4th International PDF/A Conference Proceedings
Contents
- What you need to know about PDF/A and PDF/A-2
- Legal Certainty
- Accessibility and Metadata
- Archives & Libraries
- Public Administration
- Business to Consumer
The Portable Document Format developed by Adobe Systems and first published in 1993 offers a series of beneficial and hitherto unavailable characteristics. In addition to platform independence, this includes reliable rendering of page oriented contents. All components of a file such as fonts, texts, images and graphics are included in the PDF file itself. These advantages made PDF a candidate for standardization for selected usage areas and industries. What all standards have in common is that, as subsets, they restrict the extensive features of PDF and, in this way, optimise it for special application options.
PDF/X and PDF/VT: Standards for the Printing Industry
In the printing industry, it is extremely important that digital print material is reliably reproduced. The technical ISO committee TC 130 developed the PDF/X standard, whose first part was published in 2001 as the first international PDF standard. Since then additional parts have been developed as part of the ISO 15930 series of PDF/X standards. The most recent additions PDF/X-4 and PDF/X-5 have just been revised as of July 2010. The PDF/VT standard (V for variable data printing and T for transactional printing) adds a purely PDF based option to the widely used high volume printing formats like AFP and PPML. It enriches PDF for the purpose of variable data printing and has been published in August 2010.

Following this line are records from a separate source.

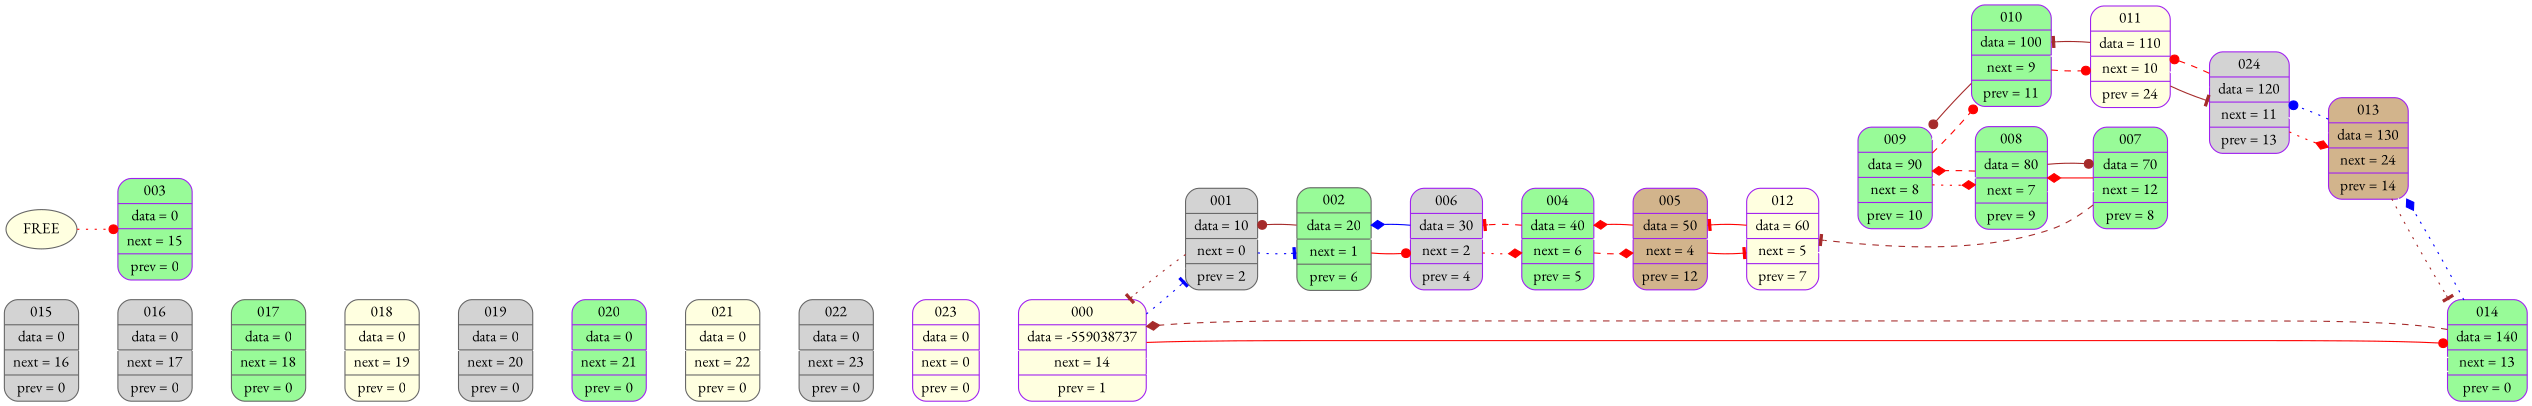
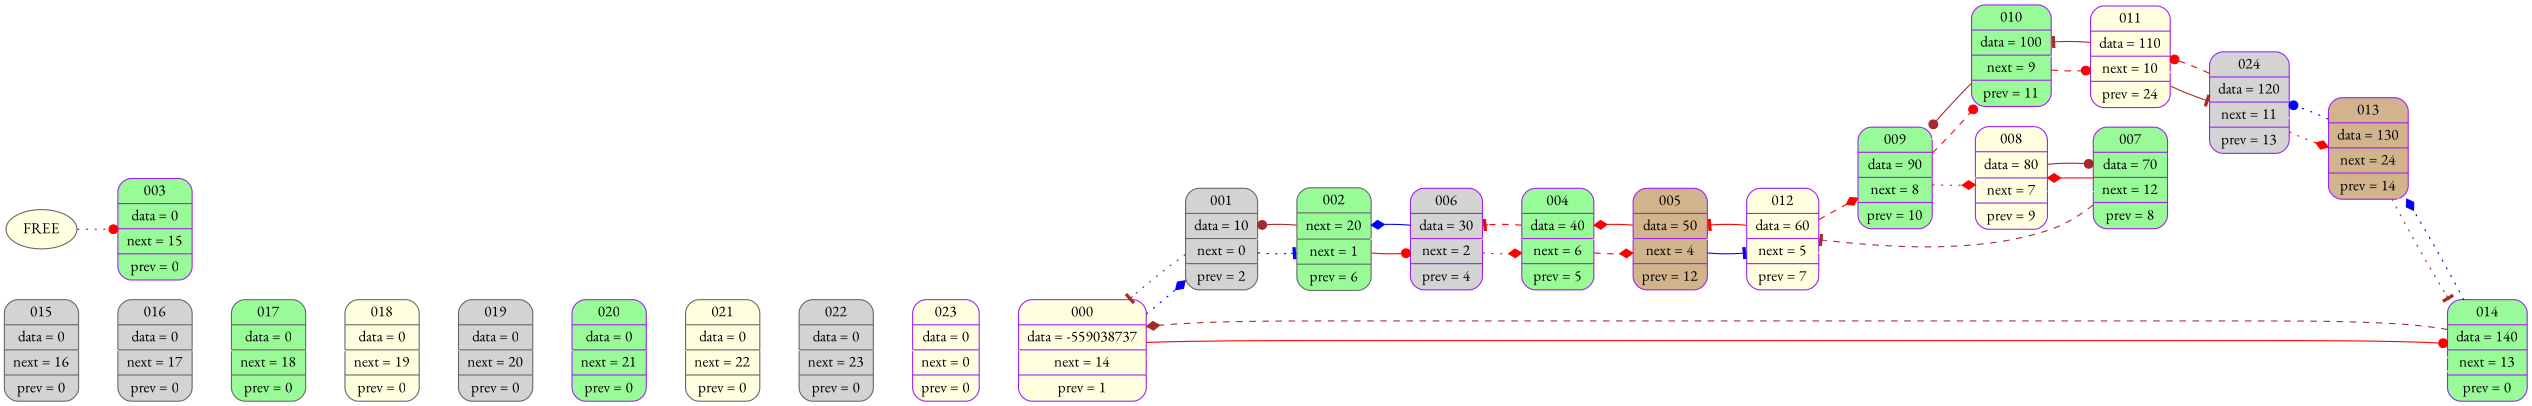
  digraph {
    fontname="EB Garamond"
    rankdir=LR
    node [color=purple fillcolor=palegreen fontname="EB Garamond" shape=Mrecord style=filled]
    edge [color=white fontname="EB Garamond" weight=1000]
    n1 [fillcolor=lightyellow label=" {000} | {data = -559038737} | {next = 14} |{ prev = 1 }"]
    n2 [color=gray40 fillcolor=lightgrey label=" {001} | {data = 10} | {next = 0} |{ prev = 2 }"]
    n3 [label=" {014} | {data = 140} | {next = 13} |{ prev = 0 }"]
-   n4 [color=gray40 label=" {002} | {data = 20} | {next = 1} |{ prev = 6 }"]
+   n4 [color=gray40 label=" {002} | {next = 20} | {next = 1} |{ prev = 6 }"]
    n5 [fillcolor=tan label=" {013} | {data = 130} | {next = 24} |{ prev = 14 }"]
    n6 [fillcolor=lightgrey label=" {006} | {data = 30} | {next = 2} |{ prev = 4 }"]
    n7 [label=" {004} | {data = 40} | {next = 6} |{ prev = 5 }"]
    n8 [label=" {003} | {data = 0} | {next = 15} |{ prev = 0 }"]
    n9 [fillcolor=tan label=" {005} | {data = 50} | {next = 4} |{ prev = 12 }"]
    n10 [fillcolor=lightyellow label=" {012} | {data = 60} | {next = 5} |{ prev = 7 }"]
    n11 [label=" {007} | {data = 70} | {next = 12} |{ prev = 8 }"]
-   n12 [label=" {008} | {data = 80} | {next = 7} |{ prev = 9 }"]
+   n12 [fillcolor=lightyellow label=" {008} | {data = 80} | {next = 7} |{ prev = 9 }"]
    n13 [label=" {009} | {data = 90} | {next = 8} |{ prev = 10 }"]
    n14 [label=" {010} | {data = 100} | {next = 9} |{ prev = 11 }"]
    n15 [fillcolor=lightyellow label=" {011} | {data = 110} | {next = 10} |{ prev = 24 }"]
    n16 [fillcolor=lightgrey label=" {024} | {data = 120} | {next = 11} |{ prev = 13 }"]
    n17 [color=gray40 fillcolor=lightgrey label=" {015} | {data = 0} | {next = 16} |{ prev = 0 }"]
    n18 [color=gray40 fillcolor=lightgrey label=" {016} | {data = 0} | {next = 17} |{ prev = 0 }"]
    n19 [color=gray40 label=" {017} | {data = 0} | {next = 18} |{ prev = 0 }"]
    n20 [color=gray40 fillcolor=lightyellow label=" {018} | {data = 0} | {next = 19} |{ prev = 0 }"]
    n21 [color=gray40 fillcolor=lightgrey label=" {019} | {data = 0} | {next = 20} |{ prev = 0 }"]
    n22 [label=" {020} | {data = 0} | {next = 21} |{ prev = 0 }"]
    n23 [color=gray40 fillcolor=lightyellow label=" {021} | {data = 0} | {next = 22} |{ prev = 0 }"]
    n24 [color=gray40 fillcolor=lightgrey label=" {022} | {data = 0} | {next = 23} |{ prev = 0 }"]
    n25 [fillcolor=lightyellow label=" {023} | {data = 0} | {next = 0} |{ prev = 0 }"]
    FREE [color=gray40 fillcolor=lightyellow shape=""]
-   n1 -> n2 [arrowhead=tee color=blue style=dotted weight=""]
+   n1 -> n2 [arrowhead=diamond color=blue style=dotted weight=""]
    n1 -> n3
    n1 -> n3
    n1 -> n3 [arrowhead=dot color=red style=solid weight=100000]
    n2 -> n1
    n2 -> n1 [arrowhead=tee color=brown style=dotted weight=100000]
    n2 -> n4 [arrowhead=tee color=blue style=dotted weight=""]
    n3 -> n1 [arrowhead=diamond color=brown style=dashed weight=""]
    n3 -> n5
    n3 -> n5 [arrowhead=diamond color=blue style=dotted weight=100000]
    n4 -> n2
    n4 -> n2 [arrowhead=dot color=brown style=solid weight=100000]
    n4 -> n6 [arrowhead=dot color=red style=solid weight=""]
    n5 -> n3 [arrowhead=tee color=brown style=dotted weight=""]
    n5 -> n16
    n5 -> n16 [arrowhead=dot color=blue style=dotted weight=100000]
    n6 -> n4
    n6 -> n4 [arrowhead=diamond color=blue style=solid weight=100000]
    n6 -> n7 [arrowhead=diamond color=red style=dotted weight=""]
    n7 -> n6
    n7 -> n6 [arrowhead=tee color=red style=dashed weight=100000]
    n7 -> n9 [arrowhead=diamond color=red style=dashed weight=""]
    n9 -> n7
    n9 -> n7 [arrowhead=diamond color=red style=solid weight=100000]
-   n9 -> n10 [arrowhead=tee color=red style=solid weight=""]
+   n9 -> n10 [arrowhead=tee color=blue style=solid weight=""]
    n10 -> n9
    n10 -> n9 [arrowhead=tee color=red style=solid weight=100000]
    n11 -> n10
    n11 -> n10 [arrowhead=tee color=brown style=dashed weight=100000]
    n11 -> n12 [arrowhead=diamond color=red style=solid weight=""]
    n12 -> n11
    n12 -> n11 [arrowhead=dot color=brown style=solid weight=100000]
-   n12 -> n13 [arrowhead=diamond color=red style=dashed weight=""]
+   n10 -> n13 [arrowhead=diamond color=red style=dashed weight=""]
    n13 -> n12
    n13 -> n12 [arrowhead=diamond color=red style=dotted weight=100000]
    n13 -> n14 [arrowhead=dot color=red style=dashed weight=""]
    n14 -> n13
    n14 -> n13 [arrowhead=dot color=brown style=solid weight=100000]
    n14 -> n15 [arrowhead=dot color=red style=dashed weight=""]
    n15 -> n14
    n15 -> n14 [arrowhead=tee color=brown style=solid weight=100000]
    n15 -> n16 [arrowhead=tee color=brown style=solid weight=""]
    n16 -> n5 [arrowhead=diamond color=red style=dotted weight=""]
    n16 -> n15
    n16 -> n15 [arrowhead=dot color=red style=dashed weight=100000]
    n17 -> n18
    n18 -> n19
    n19 -> n20
    n20 -> n21
    n21 -> n22
    n22 -> n23
    n23 -> n24
    n24 -> n25
    n25 -> n1
    FREE -> n8 [arrowhead=dot color=red style=dotted weight=""]
  }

PDF/A for Long-Term Archiving
PDF/A-1 was published by the ISO committee ISO TC 171 in autumn 2005 as the international standard ISO 19005-1 for long-term archiving. PDF/A is beneficial above all in the administration, archiving, library and publishing, as well as banking and insurance sectors, but also in manufacturing industries since any digital documents from invoices, books and manuals to technical drawings can be permanently stored using this standard. Work on the second standard part, PDF/A-2, was completed from a technical point of view in Paris in summer 2010. It is expected to be published early 2011. Just having PDF/A-2 completed, the PDF/A committee within ISO TC 171 started work on an additional PDF/A standard part, PDF/A-3.
PDF/UA: Standard for Accessible PDF
The accessibility of document content is becoming increasingly important, especially in the field of American and European authorities and administrative districts. The PDF/UA standard (UA stands for Universal Accessibility) is being developed as ISO 14289-1 within ISO TC 171. It aims to ensure that contents of PDF files are properly structured and thus are sufficiently accessible such that assistive technologies like screen readers can extract and present their content accordingly.
PDF/E: The PDF for Technical Documents
ISO standard 24517-1 was published in 2008. This standard supports the reliable and secure exchange of engineering related content.
Last but not Least: PDF 1.7 is an ISO Standard
Since summer 2008, the PDF file format has also been standardized as ISO standard 32000-1. It is based on PDF 1.7. New developments are being incorporated into the second standard part ISO 32000-2 also known as PDF 2.0, which is currently being developed and scheduled to be finalized in the second half of 2011.